TEXT BLOCK ::

In addition, it may be unnecessary to form the two slits 5 c and the two slits in the insulating substrate 5 if thermal conductibility (thermal resistance) of heat from the heating resistor 2 to the temperature compensating resistor 3 via the insulating substrate 5 is suitable.
In addition, the flow sensor 1 a according to the embodiment of the present invention includes the holding member 6 that holds the insulating substrates 5 and 5 e. However, the holding member 6 can be omitted since it is not an essential component. However, since the flow sensor 1 a employs a configuration in which the insulating substrate 5 is fitted into the holding member 6, the insulating substrate 5 serves also as a barrier member. If the holding member 6 is omitted, it is necessary to reduce opportunities of contact between the temperature compensating resistor 3 and wind than opportunities of contact between the heating resistor 2 and wind.
In addition, in each embodiment of the present invention, the barrier member is used as the insulating substrate 5, but is not limited thereto. For example, a heat insulator that covers the whole or a part of the temperature compensating resistor 3 can be used as the barrier member. As this heat insular, for example, an adhesive tape, a bond, a formable material, or the like, can be used.

WHAT IS BEING ASKED :: In one to three sentences, explain why, according to the flow sensor text, the insulating substrate 5 in flow sensor 1 a also serves as a barrier member.

DATASET CONTENT ::

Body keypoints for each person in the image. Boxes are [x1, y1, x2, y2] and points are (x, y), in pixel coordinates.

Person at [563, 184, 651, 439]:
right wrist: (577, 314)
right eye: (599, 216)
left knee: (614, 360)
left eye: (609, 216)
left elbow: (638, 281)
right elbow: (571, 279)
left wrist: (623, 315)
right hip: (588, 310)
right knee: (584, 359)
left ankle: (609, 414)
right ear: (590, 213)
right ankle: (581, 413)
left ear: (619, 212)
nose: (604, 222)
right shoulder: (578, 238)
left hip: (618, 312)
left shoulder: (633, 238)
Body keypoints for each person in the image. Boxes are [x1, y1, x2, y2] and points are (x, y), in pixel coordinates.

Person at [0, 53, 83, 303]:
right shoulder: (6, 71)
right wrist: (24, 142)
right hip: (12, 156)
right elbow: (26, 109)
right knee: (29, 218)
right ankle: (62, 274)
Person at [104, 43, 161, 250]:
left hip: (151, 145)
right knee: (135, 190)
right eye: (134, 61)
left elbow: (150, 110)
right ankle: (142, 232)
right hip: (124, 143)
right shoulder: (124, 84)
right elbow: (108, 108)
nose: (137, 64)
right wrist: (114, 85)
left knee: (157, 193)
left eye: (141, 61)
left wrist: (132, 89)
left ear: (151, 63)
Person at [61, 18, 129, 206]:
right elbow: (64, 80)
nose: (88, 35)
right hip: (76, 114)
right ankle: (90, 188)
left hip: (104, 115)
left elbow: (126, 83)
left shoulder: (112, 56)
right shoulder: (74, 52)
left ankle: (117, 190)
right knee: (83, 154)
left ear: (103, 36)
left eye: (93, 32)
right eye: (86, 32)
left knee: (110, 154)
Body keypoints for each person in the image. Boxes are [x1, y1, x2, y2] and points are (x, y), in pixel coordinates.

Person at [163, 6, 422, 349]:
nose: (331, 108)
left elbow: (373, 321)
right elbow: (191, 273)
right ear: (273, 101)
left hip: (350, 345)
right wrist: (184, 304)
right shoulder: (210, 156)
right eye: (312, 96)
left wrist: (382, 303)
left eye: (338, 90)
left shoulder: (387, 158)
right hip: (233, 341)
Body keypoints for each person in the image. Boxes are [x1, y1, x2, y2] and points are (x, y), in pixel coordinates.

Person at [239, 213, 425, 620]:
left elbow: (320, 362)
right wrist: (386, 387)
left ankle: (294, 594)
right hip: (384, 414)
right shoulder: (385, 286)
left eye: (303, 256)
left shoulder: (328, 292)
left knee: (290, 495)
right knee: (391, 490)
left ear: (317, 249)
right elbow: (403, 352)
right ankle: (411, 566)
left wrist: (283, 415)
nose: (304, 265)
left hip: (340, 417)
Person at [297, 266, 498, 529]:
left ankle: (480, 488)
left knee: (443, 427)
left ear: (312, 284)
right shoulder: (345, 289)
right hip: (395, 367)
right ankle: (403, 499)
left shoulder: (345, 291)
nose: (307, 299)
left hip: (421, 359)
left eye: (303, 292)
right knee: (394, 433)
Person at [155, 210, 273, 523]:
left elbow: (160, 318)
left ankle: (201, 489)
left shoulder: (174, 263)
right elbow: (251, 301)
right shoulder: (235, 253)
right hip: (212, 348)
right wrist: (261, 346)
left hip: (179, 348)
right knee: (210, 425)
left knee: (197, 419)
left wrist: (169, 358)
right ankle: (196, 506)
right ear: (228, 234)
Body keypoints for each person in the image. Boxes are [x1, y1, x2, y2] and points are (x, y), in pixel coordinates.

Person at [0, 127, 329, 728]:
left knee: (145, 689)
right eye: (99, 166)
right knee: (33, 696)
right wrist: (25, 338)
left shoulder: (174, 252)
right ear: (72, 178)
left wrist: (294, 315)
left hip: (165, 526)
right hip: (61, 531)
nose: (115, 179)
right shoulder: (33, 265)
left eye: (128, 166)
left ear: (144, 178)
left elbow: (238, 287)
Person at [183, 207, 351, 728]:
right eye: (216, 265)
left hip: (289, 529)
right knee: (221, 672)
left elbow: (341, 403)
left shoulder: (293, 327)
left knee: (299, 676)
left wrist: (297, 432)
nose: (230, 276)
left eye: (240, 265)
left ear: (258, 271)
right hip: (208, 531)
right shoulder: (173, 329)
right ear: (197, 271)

ANSWER SPACE :: The insulating substrate 5 also serves as a barrier member because flow sensor 1 a uses a configuration in which the insulating substrate 5 is fitted into the holding member 6.